The role of cervical headgear and lower utility arch in the control of the vertical dimension


Uelger G., Arun T., Sayinsu K., Isik F.

AMERICAN JOURNAL OF ORTHODONTICS AND DENTOFACIAL ORTHOPEDICS, cilt.130, sa.4, ss.492-501, 2006 (SCI İndekslerine Giren Dergi) identifier identifier identifier

  • Yayın Türü: Makale / Tam Makale
  • Cilt numarası: 130 Konu: 4
  • Basım Tarihi: 2006
  • Doi Numarası: 10.1016/j.ajodo.2005.01.027
  • Dergi Adı: AMERICAN JOURNAL OF ORTHODONTICS AND DENTOFACIAL ORTHOPEDICS
  • Sayfa Sayıları: ss.492-501

Özet

Introduction: This study was carried out to evaluate the treatment changes in skeletal and dental parameters in growing patients.

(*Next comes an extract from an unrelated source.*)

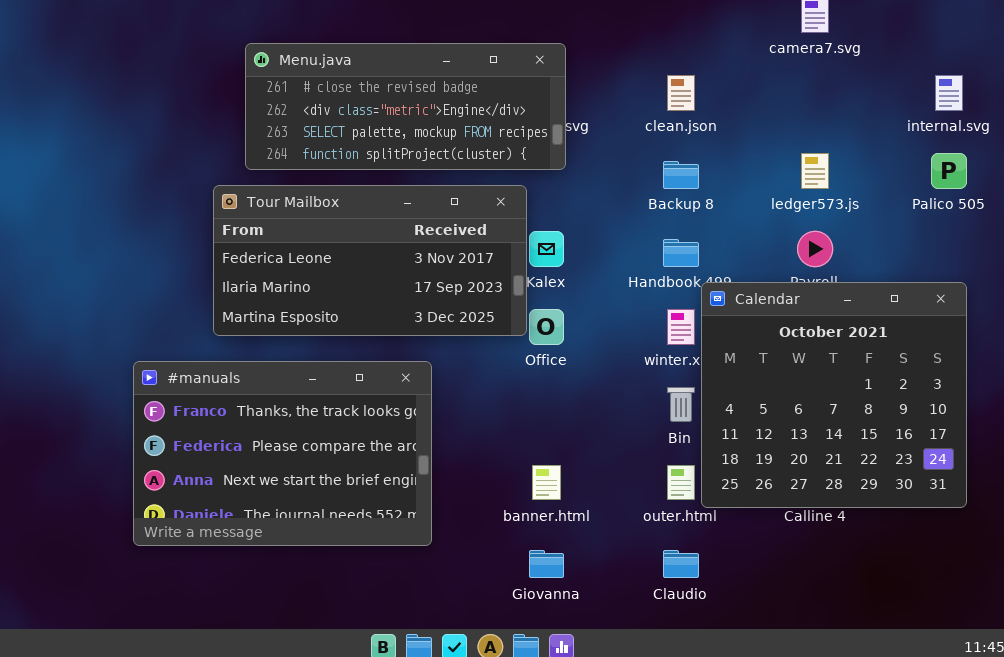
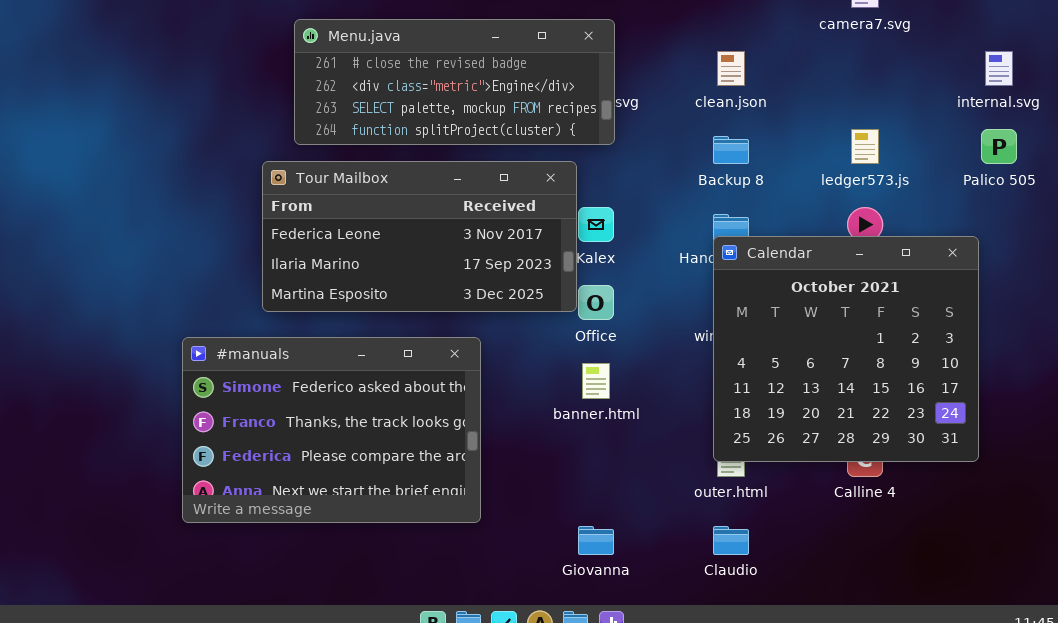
Calendar: [701,282,967,508] -> [713,236,979,462], moved
#manuals: [133,361,432,546] -> [182,337,481,523], scrolled up 1 row
banner.html: [532,465,561,500] -> [582,363,610,399], moved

Methods: The sample consisted of 24 subjects with Class II Division 1 malocclusion. Half of the patients were treated with cervical headgear alone (group C, n = 12), and the other half received a combination of cervical headgear and lower utility arch (group CU, n = 12). The treatment groups were compared with a matched untreated control group (n 12). The mean ages of the subjects at the beginning of the study were 8.85 +/- 1.19 years in group C, 9.23 +/- 0.76 years in group CU, and 8.62 +/- 0.78 years in the control group. The cervical headgear was used with an expanded inner bow and a 15 degrees to 20 degrees upward bend of the longer outer bow, worn 12 to 14 hours a day, with a force of 450 to 500 g per side. The lower utility arch was designed as described in the bioprogressive technique. Treatment changes were assessed on lateral cephalometric radiographs. Results: The cervical headgear produced Class II correction through maxillary orthopedic and orthodontic changes. Anterior face height increased more in the treatment groups than in the control group. The treatment groups also displayed statistically significant increases in ramus height. Due to these effects, mandibular plane orientation stayed relatively unchanged. There was no opening rotation of the mandible in the treatment groups. The lower utility arch produced intrusion and lingual tipping of the mandibular incisors and distal tipping without extrusion of the mandibular molars. The treatment groups showed significant anterior descents of the palatal plane. Maxillary molar total extrusion produced by cervical headgear treatment was an average of no more than 1 mm as compared with the control group. The utility arch did not appear to influence mandibular rotational response.